#### [Required work]
Every line of the following records that includes "from" should be copied.

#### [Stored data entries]
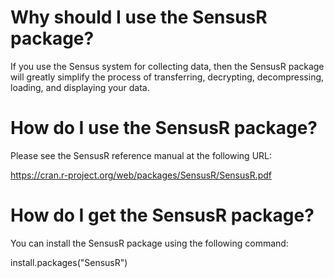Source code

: # Why should I use the SensusR package?
If you use the Sensus system for collecting data, then the SensusR package will greatly simplify the process of transferring, decrypting, decompressing, loading, and displaying your data.

# How do I use the SensusR package?
Please see the SensusR reference manual at the following URL:

https://cran.r-project.org/web/packages/SensusR/SensusR.pdf

# How do I get the SensusR package?
You can install the SensusR package using the following command:

install.packages("SensusR")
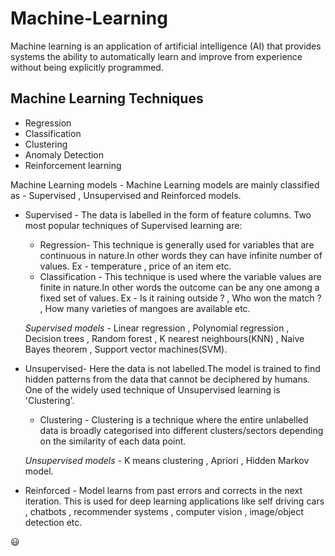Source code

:# Machine-Learning

Machine learning is an application of artificial intelligence (AI) that provides systems the ability to automatically learn and improve from experience without being explicitly programmed.

## Machine Learning Techniques 
   * Regression
   * Classification
   * Clustering
   * Anomaly Detection
   * Reinforcement learning

 Machine Learning models - Machine Learning models are mainly classified as - Supervised , Unsupervised and Reinforced models.
 
 *  Supervised - The data is labelled in the form of feature columns. Two most popular techniques of Supervised learning are: 
      * Regression- This technique is generally used for variables that are continuous in nature.In other words they can                           have infinite number of values. Ex - temperature , price of an item etc.
      * Classification - This technique is used where the variable values are finite in nature.In other words the outcome can be                   any one among a fixed set of values. Ex - Is it raining outside ? , Who won the match ? , How many varieties of mangoes                   are available etc.
      
      *Supervised models* - Linear regression , Polynomial regression , Decision trees , Random forest ,  K nearest neighbours(KNN) ,             Naive Bayes theorem ,  Support vector machines(SVM).
      
 *  Unsupervised-
     Here the data is not labelled.The model is trained to find hidden patterns from the data that cannot be deciphered by                      humans. One of the widely used technique of Unsupervised learning is 'Clustering'.
      * Clustering - Clustering is a technique where the entire unlabelled data is broadly categorised into different                             clusters/sectors depending on the similarity of each data point.
      
       *Unsupervised models* - K means clustering , Apriori , Hidden Markov model.
      
  * Reinforced - Model learns from past errors and corrects in the next iteration. This is used for deep learning applications like self                    driving cars , chatbots , recommender systems , computer vision , image/object detection etc.
  
  :smiley:
   

     
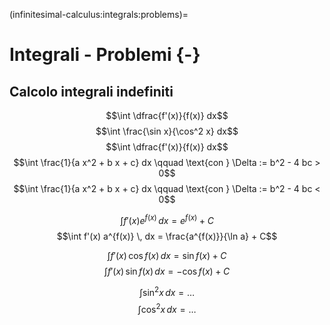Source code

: (infinitesimal-calculus:integrals:problems)=
# Integrali - Problemi {-}

## Calcolo integrali indefiniti

$$\int \dfrac{f'(x)}{f(x)} dx$$
$$\int \frac{\sin x}{\cos^2 x} dx$$
$$\int \dfrac{f'(x)}{f(x)} dx$$
$$\int \frac{1}{a x^2 + b x + c} dx \qquad \text{con } \Delta := b^2 - 4 bc > 0$$
$$\int \frac{1}{a x^2 + b x + c} dx \qquad \text{con } \Delta := b^2 - 4 bc < 0$$

$$\int f'(x) e^{f(x)} \, dx  = e^{f(x)} + C$$
$$\int f'(x) a^{f(x)} \, dx  = \frac{a^{f(x)}}{\ln a} + C$$

$$\int f'(x) \, \cos f(x) \, dx = \sin f(x) + C$$
$$\int f'(x) \, \sin f(x) \, dx =-\cos f(x) + C$$

$$\int \sin^2 x \, dx = \dots$$
$$\int \cos^2 x \, dx = \dots$$
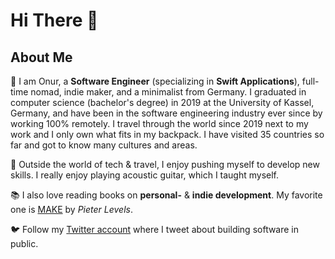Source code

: # Hi There 👋

## About Me

🎒 I am Onur, a **Software Engineer** (specializing in **Swift Applications**), full-time nomad, indie maker, and a minimalist from Germany. 
I graduated in computer science (bachelor's degree) in 2019 at the University of Kassel, Germany, and have been in the software engineering industry ever since by working 100% remotely. I travel through the world since 2019 next to my work and I only own what fits in my backpack. I have visited 35 countries so far and got to know many cultures and areas.

🎸 Outside the world of tech & travel, I enjoy pushing myself to develop new skills. I really enjoy playing acoustic guitar, which I taught myself.

📚 I also love reading books on **personal-** & **indie development**. My favorite one is [MAKE](https://makebook.io) by _Pieter Levels_.

🐦 Follow my [Twitter account](https://twitter.com/nryrk) where I tweet about building software in public. 
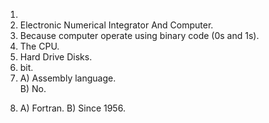 1. 
2. Electronic Numerical Integrator And Computer.
3. Because computer operate using binary code (0s and 1s).
4. The CPU.
5. Hard Drive Disks.
6. bit.
7. A) Assembly language.  
   B) No.  
8) A) Fortran.
   B) Since 1956.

#### [Answer for the task]
Machine learning is an application of artificial intelligence (AI) that provides systems the ability to automatically learn and improve from experience without being explicitly programmed.
     Here the data is not labelled.The model is trained to find hidden patterns from the data that cannot be deciphered by                      humans. One of the widely used technique of Unsupervised learning is 'Clustering'.
  * Reinforced - Model learns from past errors and corrects in the next iteration. This is used for deep learning applications like self                    driving cars , chatbots , recommender systems , computer vision , image/object detection etc.
🎒 I am Onur, a **Software Engineer** (specializing in **Swift Applications**), full-time nomad, indie maker, and a minimalist from Germany. 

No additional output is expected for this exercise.